As much as I vigorously oppose the radical Rousseauian / Noble Savage /Radical Green agenda…
I also oppose members of our species who have their heads in the dirty, stinking sand of the pollution that we have created.
It’s bad, dude.
And, unfortunately, the reports of “higher temperature” which is the subject of this thread, get blown up in the media along with myths of ocean acidification and CO2 that the world is at the tipping point.
It isn’t.
Climate will self-regulate, as it has always done for billions of years.
But pollution. We CAN do something about pollution and disastrous overfishing and other things that ARE…without a shadow of a scientific doubt…anthropogenic in origin.
-Chris
Norfolk, VA, USA

Roger Carr
October 6, 2010 10:29 pm

savethesharks says: (October 6, 2010 at 8:44 pm) Or most of the dismal environmental record of the world’s most populous country, China?
Give them a little time, Chris. One step at a time in the massive changes they need to make to bring their country into this new age. It is unlikely they like living dirty; just an unfortunate, but necessary, step along the road.
    And I’ll drink to your saving of sharks.

savethesharks
October 6, 2010 10:45 pm

Roger Carr says:
October 6, 2010 at 10:29 pm
========================
Cheers, mate.
-Chris

John Finn
October 7, 2010 12:45 am

Bill Illis says:
October 6, 2010 at 5:44 pm
Well, I’m certainly expecting a downturn. The RSS satellite temps fell by 0.06C in September, about as expected, even though they also found an unexpected bump in SH temps.

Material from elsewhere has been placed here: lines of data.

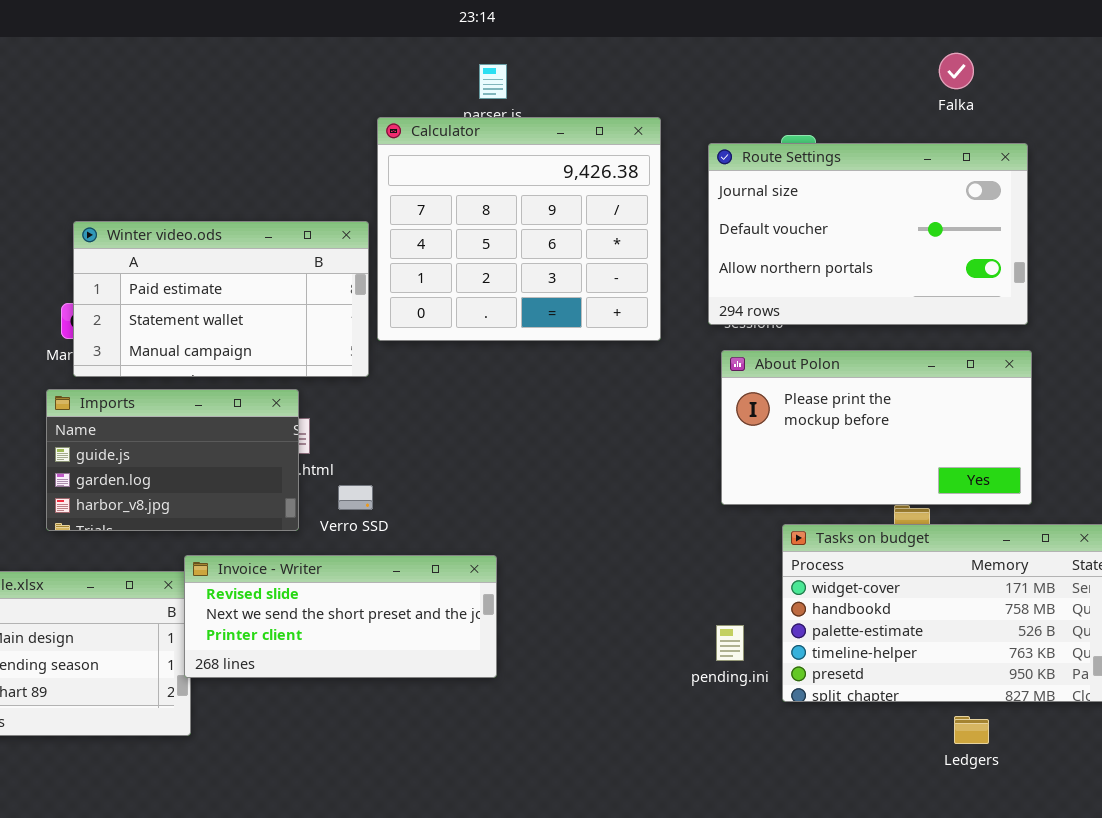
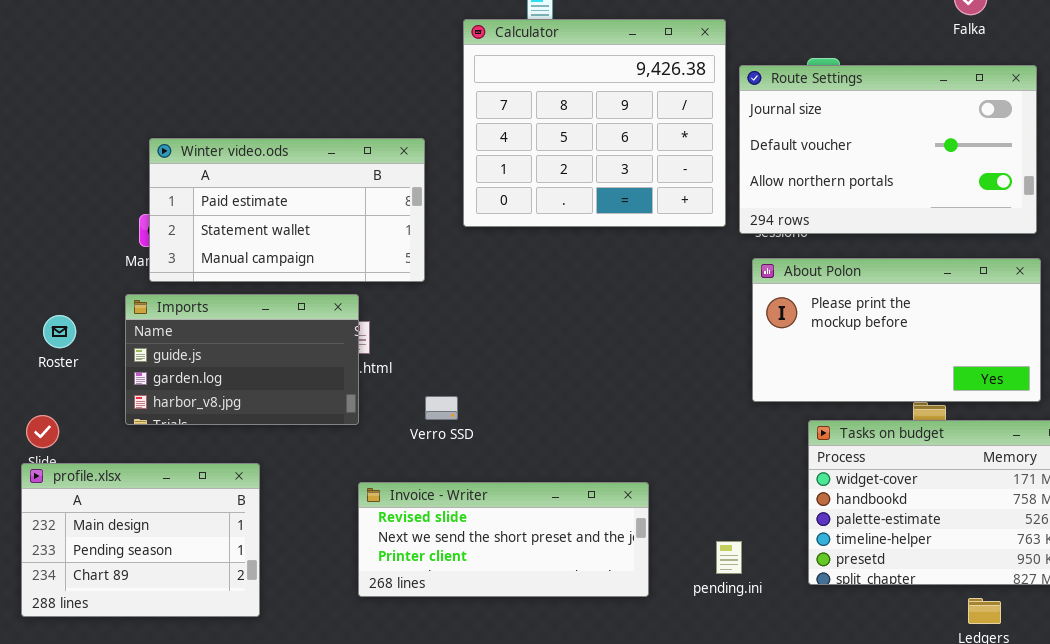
Calculator: [377,117,661,341] -> [463,19,726,227], moved
Verro SSD: [338,485,373,510] -> [425,396,458,420], moved
Invoice - Writer: [184,555,497,678] -> [358,482,649,597], moved
pending.ini: [716,625,744,661] -> [716,541,742,574], moved

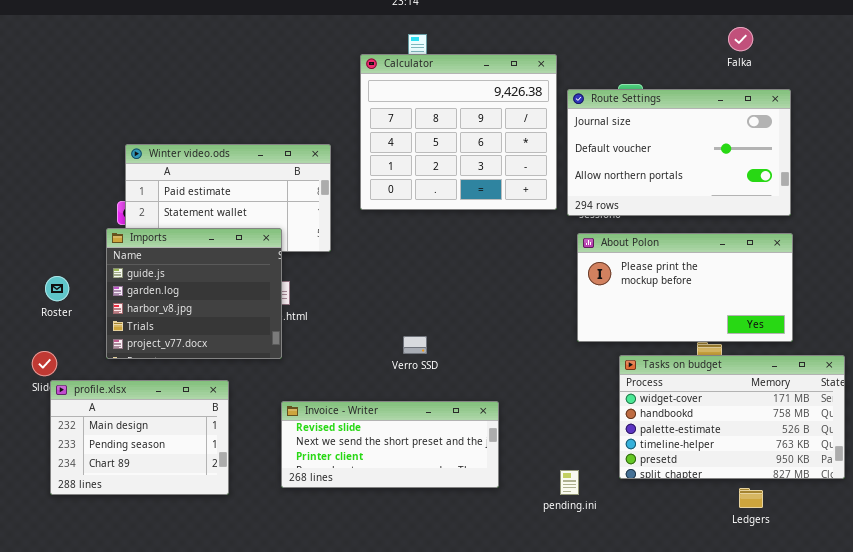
Imports: [125,294,359,425] -> [106,228,282,359], resized
Verro SSD: [425,396,458,420] -> [403,336,427,354], moved
profile.xlsx: [21,463,260,617] -> [50,380,229,495], moved
pending.ini: [716,541,742,574] -> [560,470,579,495], moved

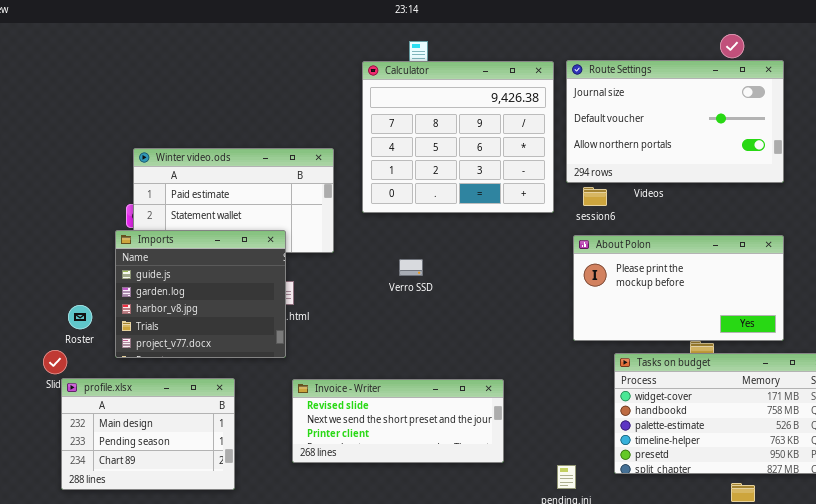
Route Settings: [567,89,791,216] -> [566,60,784,183], moved
Roster: [45,276,69,301] -> [68,305,92,329], moved
Verro SSD: [403,336,427,354] -> [399,259,423,276], moved
Invoice - Writer: [281,401,499,488] -> [292,379,504,463], moved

Yes, of course, we’re all expecting a downturn – and there will be one- but how far will temperatures fall. Will they fall as low as 1999-2000, say, or even down to mid-1980s levels? If not, then it suggests that, even with a negative PDO and a weak solar cycle, we still have an underlying warming trend.

harry
October 7, 2010 7:44 pm

Slightly off topic – I couldn’t find better thread. I see Nansen has the Arctic dipping into Summer again. Massive loss of ice as of the last few days. Back to the lows after a big rise. I do love the quality control these guys have in place.

ray of adelaide
October 13, 2010 3:23 pm

Hey guys. Rather than look for reasons why the obvious could not be happening, why not actually look at the data trend – and look at it over the full record period, not just the bit that makes the increase seem a bit less impressive. Of course temperatures will come down again, but the baseline is clearly moving up – there is obviously a one way valve in the system.
And hey, its good to see that the more active sun can be wheeled out again. It had to be put to bed during the past few years, since the temps kept on trend through the strongest minimum for a long time, but now that it’s becoming more active – and the temps are still going up – it’s time to resurrect it.